The District's Inclusionary Zoning program hasn't had the smoothest history. Enacted in 2007, the program requires that developers set aside 8 to 10 percent of new housing as affordable to buyers who make up to 80 percent of the area median income.

But until earlier this summer, no IZ units had actually been sold. Last year, the developer of D.C.'s first for-sale IZ units sued the city.

Now Manna Inc., a nonprofit housing developer, has released a report that looks at IZ programs across the country and draws lessons for the District.

Lesson one: stop looking at Montgomery County. "Such comparisons are inappropriate," the report says, because D.C.'s economy, population, available land and housing market are different. Instead, Manna looked at IZ programs in San Jose, San Francisco, and Boston.

One issue D.C. faces with the predecessor to its IZ program, which Manna says may affect the IZ program as well, is that when owners of below-market homes wish to sell, the amount they can sell their home for is capped. In San Jose, that issue is sidestepped through a subsidy recapture program. If a buyer purchases a unit for $230,000 that is worth $430,000, then sells for $530,000, that original buyer must pay the $200,000 subsidy back to the city. 
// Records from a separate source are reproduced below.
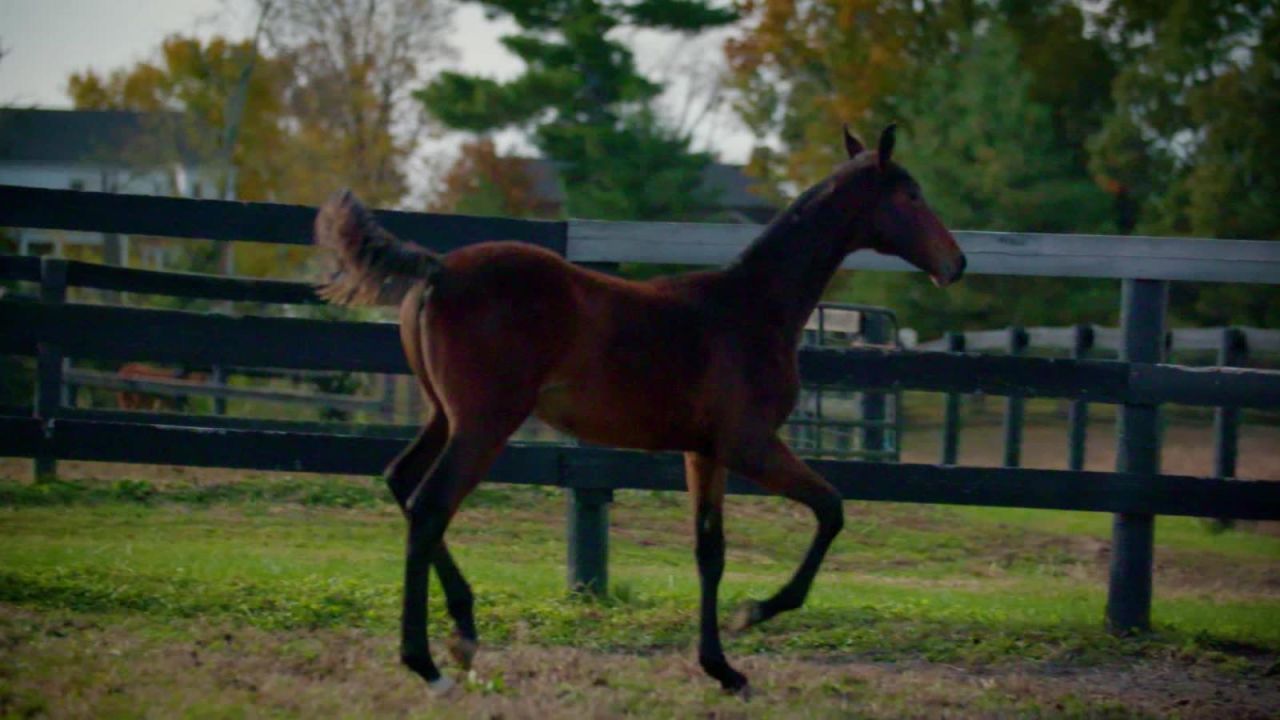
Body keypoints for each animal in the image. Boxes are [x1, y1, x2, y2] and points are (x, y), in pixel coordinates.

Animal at [314, 124, 962, 696]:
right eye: (910, 194)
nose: (955, 263)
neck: (753, 307)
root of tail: (439, 269)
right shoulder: (750, 444)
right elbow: (831, 509)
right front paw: (754, 613)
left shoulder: (704, 452)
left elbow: (710, 551)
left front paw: (722, 669)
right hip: (483, 424)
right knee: (429, 505)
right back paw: (429, 664)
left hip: (445, 416)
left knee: (402, 481)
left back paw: (465, 631)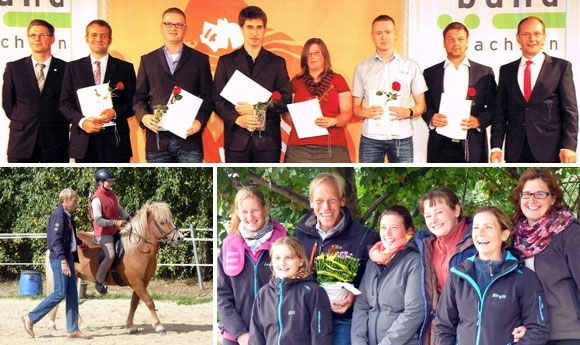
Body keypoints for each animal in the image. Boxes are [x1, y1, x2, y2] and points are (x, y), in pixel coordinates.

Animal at [46, 202, 185, 334]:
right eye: (162, 222)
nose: (180, 238)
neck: (138, 249)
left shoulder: (143, 282)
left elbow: (134, 304)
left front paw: (130, 326)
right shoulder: (137, 283)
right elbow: (149, 302)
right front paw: (159, 326)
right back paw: (80, 325)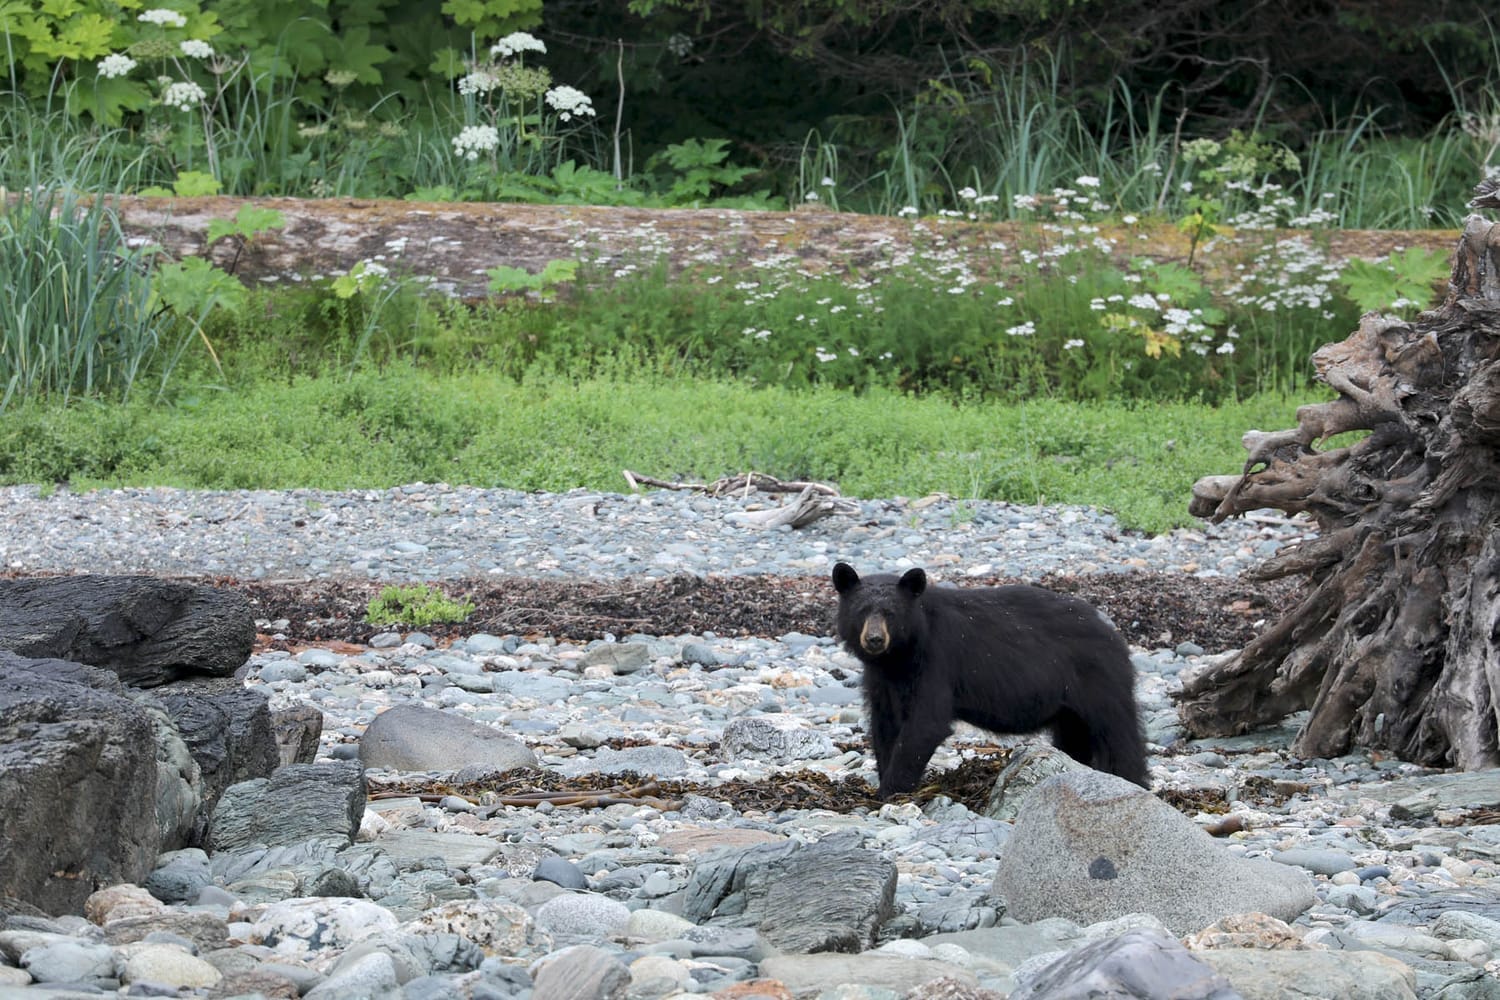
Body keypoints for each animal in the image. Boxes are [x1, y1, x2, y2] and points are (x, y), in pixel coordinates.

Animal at [831, 561, 1148, 798]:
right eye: (861, 611)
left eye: (891, 613)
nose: (874, 639)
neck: (899, 657)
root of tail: (1114, 635)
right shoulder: (881, 680)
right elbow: (884, 726)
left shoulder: (936, 663)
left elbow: (924, 725)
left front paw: (890, 791)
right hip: (1070, 706)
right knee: (1074, 737)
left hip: (1099, 680)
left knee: (1118, 733)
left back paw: (1132, 780)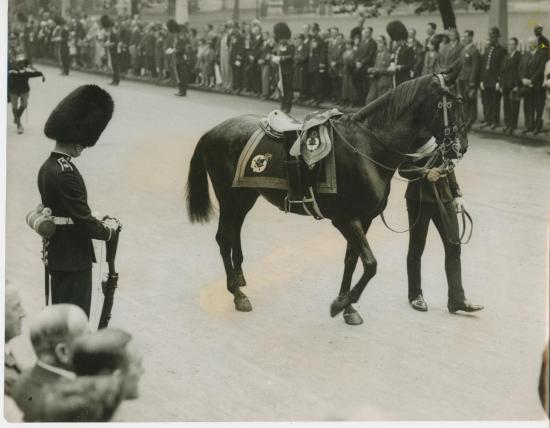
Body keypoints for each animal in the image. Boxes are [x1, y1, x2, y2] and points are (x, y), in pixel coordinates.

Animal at [187, 72, 470, 324]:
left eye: (461, 102)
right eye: (452, 103)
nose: (461, 147)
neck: (367, 147)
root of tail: (212, 131)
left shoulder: (363, 219)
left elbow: (352, 260)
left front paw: (347, 306)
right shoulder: (345, 219)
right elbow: (370, 263)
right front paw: (341, 304)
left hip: (245, 197)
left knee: (234, 233)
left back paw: (238, 279)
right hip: (229, 197)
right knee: (223, 237)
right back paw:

In San Francisco, if a buyer of an affordable unit wishes to sell but can't find a buyer in their income category (because, for examlpe, condo fees have increased so far as to make the payments untenable for another in the same income block), San Francisco's Office of Housing allows sellers to obtain waivers to exceed their AMI category by 20 percent, but never above 120 percent. "To date, the Office of Housing has not seen a housing-to-income ratio that necessitated resale to someone above 120% AMI," the report says.

And in Boston, the city allows developers to create its affordable housing at a completely different location, or pay a fee to the city in lieu of building affordable units in the same building. While this initially seems like a step back for affordable housing, Manna's report explains it like this:

"With onsite construction, unit sizes are determined by the make-up of market-rate units in a given development, and are typically studios, one-bedrooms and a fewer number of two-bedroom units. If the District wants to provide longer term ownership opportunities for families or individuals/couples planning to have children, then it should consider available avenues to build larger units."